Thursday, March 22, 2012

U S Supreme Court Rules USEPA Wetlands Compliance Orders Can Be Judicially Reviewed


March 22, 2012, the U. S. Supreme Court ruled against the contention of USEPA that the agency’s wetlands compliance orders are not subject to judicial review. The Court ruled in favor of Priest Lake, Idaho homeowners Mike and Chantell Sackett, who had sought a court review of USEPA orders that the Sacketts remove developments and restore wetlands on property they had purchased, or else pay up to $37,500 per day in fines to the agency. In a unanimous opinion Justice Scalia wrote for the court that “There is no reason to think that the Clean Water Act was uniquely designed to enable the strong-arming of regulated parties into ‘voluntary compliance’ without the opportunity for judicial review – even judicial review of the question whether the regulated party is within the EPA’s jurisdiction.”

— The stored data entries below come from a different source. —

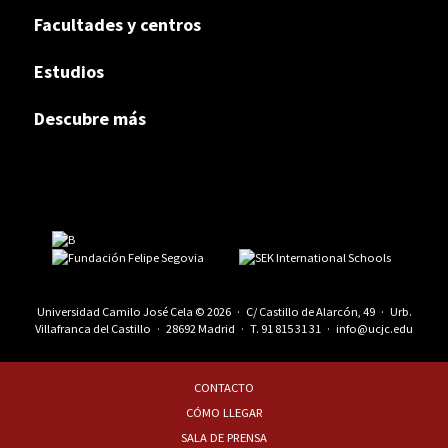
Facultades y centros
Estudios
Descubre más
Universidad Camilo José Cela © 2026 · C/ Castillo de Alarcón, 49 · Urb.
Villafranca del Castillo · 28692 Madrid · T.
91 815 31 31
·
info@ucjc.edu
CONTACTO
CÓMO LLEGAR
SALA DE PRENSA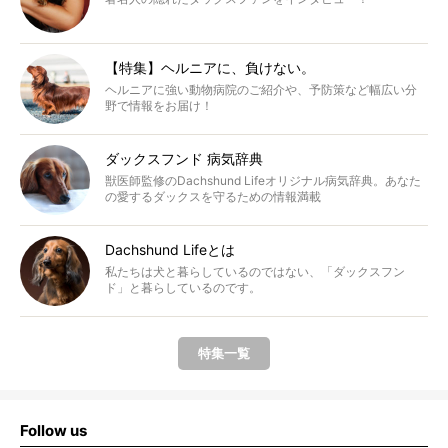
【特集】ヘルニアに、負けない。
ヘルニアに強い動物病院のご紹介や、予防策など幅広い分
野で情報をお届け！
ダックスフンド 病気辞典
獣医師監修のDachshund Lifeオリジナル病気辞典。あなた
の愛するダックスを守るための情報満載
Dachshund Lifeとは
私たちは犬と暮らしているのではない、「ダックスフン
ド」と暮らしているのです。
特集一覧
Follow us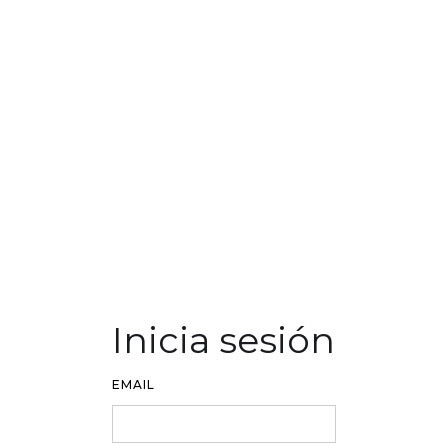
Inicia sesión
EMAIL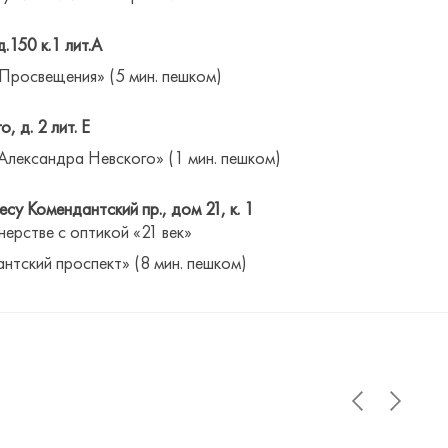
д.150 к.1 лит.А
 Просвещения» (5 мин. пешком)
о, д. 2 лит. Е
Александра Невского» (1 мин. пешком)
су Комендантский пр., дом 21, к. 1
нерстве с оптикой «21 век»
антский проспект» (8 мин. пешком)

This decision will give homeowners, along with other property owners and developers, the right to go to court to challenge EPA determinations that property is all or part protected wetland, and therefore not subject to development. As a result of the ruling, the existence or non-existence of wetlands on a property parcel will now be settled by the courts once and for all, making development possible if the courts rule against EPA, without fear of fines against the developer.